As a former New Yorker, I understand the drive to rush. New Yorkers are always in a hurry.  And they walk fast.  I considered myself a successful New Yorker because I could outwalk almost anyone next to me.  I could cross the street faster, get to the bus stop quicker, dodge my way through a subway crowd and be the first to slide into an empty seat. Like most New Yorkers, I was always in a hurry because I had so much to do. Now that I am far removed from New York, both in years and miles, I wonder what all that rushing was for?  Did I 'achieve' more because I rushed?  I don't think so. I probably crammed more into a day than most, but to what end?  I do not know.  Whatever seemed important at the time, no longer seems important now.

One thing I have come to realize  is that behind all that rushing is fear.  Not an obvious fear, but fear, nonetheless.  We  become driven by the myth that there is some destination point, some arrival point that we must hurry up and get to. We  rush through our lives because we are afraid that we may 'miss out', 'arrive too late', or not get to that magical destination point.  Having rushed all my life, I can tell you there is no such thing as a destination point.  We never 'arrive'; there will always be a further destination point that our mind will trick us into believing exists just up ahead.  At some point we begin to realize that it's all about the process, the present process, and that the  journey is never-ending.

In reality, our very rushing causes us to miss out on the essences that we most want in life.  Life is a feeling experience, and we can only feel in the now moment.  The feeling experiences that we want out of life can only be experienced in the present.  Yet somehow, our mind has tricked us into believing it's all 'up ahead'.  We get so focused on that future destination point that we miss completely the life that is happening in front of our eyes.  If we stop for a moment, we may see that at least some of what we most want is already here, hiding in some small corner of the present moment, waiting for us to water it with our attention so that it can grow bigger.

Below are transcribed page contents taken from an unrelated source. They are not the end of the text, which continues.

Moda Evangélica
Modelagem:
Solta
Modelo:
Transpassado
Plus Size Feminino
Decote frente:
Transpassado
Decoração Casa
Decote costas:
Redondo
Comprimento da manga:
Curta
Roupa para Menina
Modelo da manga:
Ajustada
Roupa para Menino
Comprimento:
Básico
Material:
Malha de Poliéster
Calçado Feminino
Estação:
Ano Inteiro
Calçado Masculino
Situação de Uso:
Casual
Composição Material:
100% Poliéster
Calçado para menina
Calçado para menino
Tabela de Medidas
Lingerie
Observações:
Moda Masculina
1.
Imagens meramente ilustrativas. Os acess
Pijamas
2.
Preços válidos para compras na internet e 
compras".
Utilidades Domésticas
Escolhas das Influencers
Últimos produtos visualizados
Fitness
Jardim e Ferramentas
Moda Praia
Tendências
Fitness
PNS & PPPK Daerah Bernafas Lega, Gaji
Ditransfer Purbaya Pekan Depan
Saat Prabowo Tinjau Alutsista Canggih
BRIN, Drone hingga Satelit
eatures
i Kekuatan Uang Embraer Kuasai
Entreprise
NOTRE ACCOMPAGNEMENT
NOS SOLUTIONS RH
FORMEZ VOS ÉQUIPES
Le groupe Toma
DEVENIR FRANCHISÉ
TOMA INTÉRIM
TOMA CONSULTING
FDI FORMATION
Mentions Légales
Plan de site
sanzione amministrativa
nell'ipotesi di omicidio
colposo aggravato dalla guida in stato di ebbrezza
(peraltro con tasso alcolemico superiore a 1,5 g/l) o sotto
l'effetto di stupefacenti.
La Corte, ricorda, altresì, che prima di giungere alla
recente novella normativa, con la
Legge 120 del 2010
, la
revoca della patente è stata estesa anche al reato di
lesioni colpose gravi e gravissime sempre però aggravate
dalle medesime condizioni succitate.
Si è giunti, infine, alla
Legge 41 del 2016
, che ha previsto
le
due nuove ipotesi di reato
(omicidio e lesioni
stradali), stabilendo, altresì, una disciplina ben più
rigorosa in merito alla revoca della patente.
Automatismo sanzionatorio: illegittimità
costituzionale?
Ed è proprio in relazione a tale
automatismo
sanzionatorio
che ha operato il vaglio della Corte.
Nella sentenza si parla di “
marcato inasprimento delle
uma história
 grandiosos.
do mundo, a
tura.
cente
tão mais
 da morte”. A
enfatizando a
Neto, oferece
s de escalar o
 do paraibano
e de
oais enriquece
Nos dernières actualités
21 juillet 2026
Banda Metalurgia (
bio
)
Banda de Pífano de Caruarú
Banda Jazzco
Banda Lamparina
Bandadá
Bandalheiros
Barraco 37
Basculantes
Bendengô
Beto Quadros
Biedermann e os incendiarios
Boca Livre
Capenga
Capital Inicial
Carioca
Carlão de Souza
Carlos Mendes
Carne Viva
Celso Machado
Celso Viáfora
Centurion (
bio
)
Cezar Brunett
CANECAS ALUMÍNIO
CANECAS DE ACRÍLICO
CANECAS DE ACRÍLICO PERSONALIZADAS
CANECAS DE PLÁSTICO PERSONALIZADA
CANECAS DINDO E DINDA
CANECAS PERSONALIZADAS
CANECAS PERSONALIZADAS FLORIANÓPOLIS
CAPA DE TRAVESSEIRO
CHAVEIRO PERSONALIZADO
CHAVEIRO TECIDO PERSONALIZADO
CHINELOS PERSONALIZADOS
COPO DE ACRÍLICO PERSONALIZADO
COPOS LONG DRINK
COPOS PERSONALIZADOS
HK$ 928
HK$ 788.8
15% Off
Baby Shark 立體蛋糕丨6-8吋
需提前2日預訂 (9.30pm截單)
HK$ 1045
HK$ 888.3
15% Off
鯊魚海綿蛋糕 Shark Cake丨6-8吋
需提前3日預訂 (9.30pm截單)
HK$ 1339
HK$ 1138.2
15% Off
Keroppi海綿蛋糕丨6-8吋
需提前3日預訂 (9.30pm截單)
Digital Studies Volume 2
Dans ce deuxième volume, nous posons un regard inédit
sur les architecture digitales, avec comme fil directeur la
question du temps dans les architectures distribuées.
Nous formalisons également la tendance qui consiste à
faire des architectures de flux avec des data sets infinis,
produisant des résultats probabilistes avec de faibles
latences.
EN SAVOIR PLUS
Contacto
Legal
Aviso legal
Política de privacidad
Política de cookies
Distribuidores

It's not easy to take your foot off fourth gear if you're a rush-aholic. You have to re-configure your priorities.  What really are you here to achieve?  What's the fear that's driving you? It takes a lot of  soul-searching, clarity and discipline to give up all that hurrying toward future-based fantasies and that mythical, magical arrival point.  Whatever causes you to stop rushing, be grateful for it. Sometimes your worn out, exhausted body may be the one to put on the brakes. You're forced to stop. You can no longer rush. You'll find yourself in a strange environment; you might even experience culture shock.  Such is what it is like for a rush-aholic to finally arrive in the present.

The present moment--aahh, could this be the arrival point you were always seeking?  As you move toward becoming a recovering rush-aholic, you'll find the future will begin to drop away. Don't be alarmed... no, you are not dying.  There is something up ahead, but you no longer try to live there.  You can take your time.  You understand that you can feel only in the present, so what's the rush?